On the first question, our opinion is that the appellant can sue for a declaration of his title on the basis of the lease deed dated 4 January 1947 if it was a real as opposed to a fictitious document. On the other hand, if it was only a sham transaction by which the land was put in a false name and there was no intention to transfer any interest in the land to the appellant, he could not get under the deed any title to the land. In that event, although he may bring a suit for a declaration of his title, he would be disentitled to the relief claimed. Whether, in the instant case, the transaction is the one or the other is a question of fact requiring decision with due regard to all the circumstances of the case: Nainsukhdas Sheonarayan Shop v. Goverdhandas AIR 1948 Nag 110 : ILR 1947 Nag 510. On the second question, we are of the view that if title had passed and was subsisting on the date of the suit, the fact that the plaintiff had not been in possession of the land would not be material. The last question referred to us relates to the meaning and effect of the expression "who immediately before the date of vesting was in possession of any holding" in sub-section (1) of section 45 of the Act which reads as follows: Subject to the provisions of section 41, any person who immediately before the date of vesting was in possession of any holding as an absolute occupancy tenant or an occupancy tenant shall, on and from the date of vesting, be deemed to be a tenant of the State and shall hold the land in the same rights and subject to the same restrictions and liabilities as be was entitled or subject to immediately before the date of vesting. As the learned single Judge has stated in his reference, the question is whether the word 'possession' in the expression mentioned in the last paragraph means actual physical possession or is wide enough to include a right to possession. If the first meaning is attributed to it, absolute occupancy and occupancy tenants, who happened to be temporarily out of possession on the date of vesting would not be within the purview of section 45(2) of the Act.

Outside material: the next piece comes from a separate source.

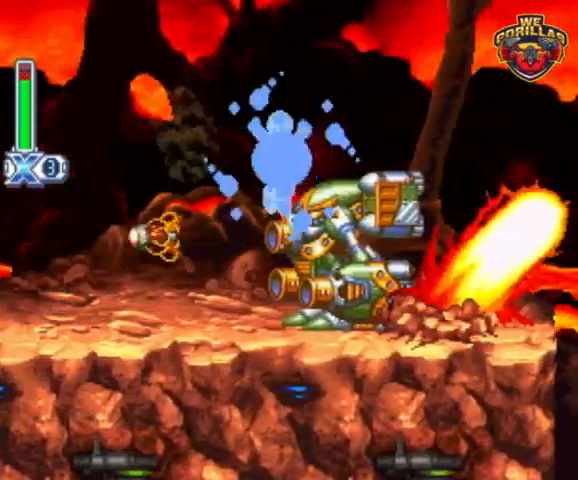
Gameplay with a controller (Nintendo layout); each line is a JSON object with the inputs held at the frame after it. "events" lists button and stick changes between this image and that frame as [ms after this image, input, new state], when the widget could be followed in between. Not read: L3 R3.
{"buttons": ["Y", "R1", "DPAD_RIGHT"], "events": [[233, "L1", "down"], [300, "L1", "up"]]}
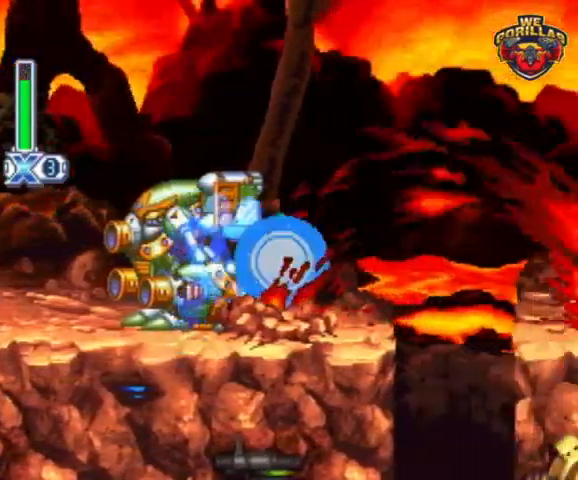
{"buttons": ["Y", "R1", "DPAD_RIGHT"], "events": [[67, "L1", "down"], [433, "L1", "up"]]}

If the first meaning is attributed to it, absolute occupancy and occupancy tenants, who happened to be temporarily out of possession on the date of vesting would not be within the purview of section 45(2) of the Act. That the word 'possession' has a larger meaning is clear from the observations of the Supreme Court in Kotturuswami v. Veerayya AIR 1959 SC 677, where their Lordships were considering the meaning of the expression "possessed by a female Hindu" in section 14 of the Hindu Succession Act, 1956. According to their Lordships, in the context of that Act, the word possession had to be interpreted in its widest connotation. In our opinion, the language employed here is ambiguous in that it is fairly and equally open to either of the two meanings. When any doubt arises from the words used by the Legislature, it is safe to call in aid the ground and the cause of making the statute and to have recourse to the preamble. Maxwell, in his Interpretation of Statutes, observed: The preamble of a statute, even after repeal, has been said to be a good means of finding out its meaning, and, as it were, a key to the understanding of it; and, as it usually states, or professes to state, the general object and intention of the Legislature in passing the enactment, it may legitimately be consulted to solve any ambiguity, or to fix the meaning of words which may have more than one, or to keep the effect of the Act within its real scope, whenever the enacting part is in any of these respects open to doubt. As the preamble of the Act shows, it was placed on the Statute Book for the acquisition of the rights of the proprietors in estates, mahals, alienated villages and alienated lands and to make provision for certain matters connected therewith. Having due regard to this key to the minds of the makers of the Act and the mischief which they sought to redress, the effect of the Act should be kept within its real scope which was to abolish the rights of intermediaries. The preamble does not indicate that the rights of tenants were intended to be affected or taken away.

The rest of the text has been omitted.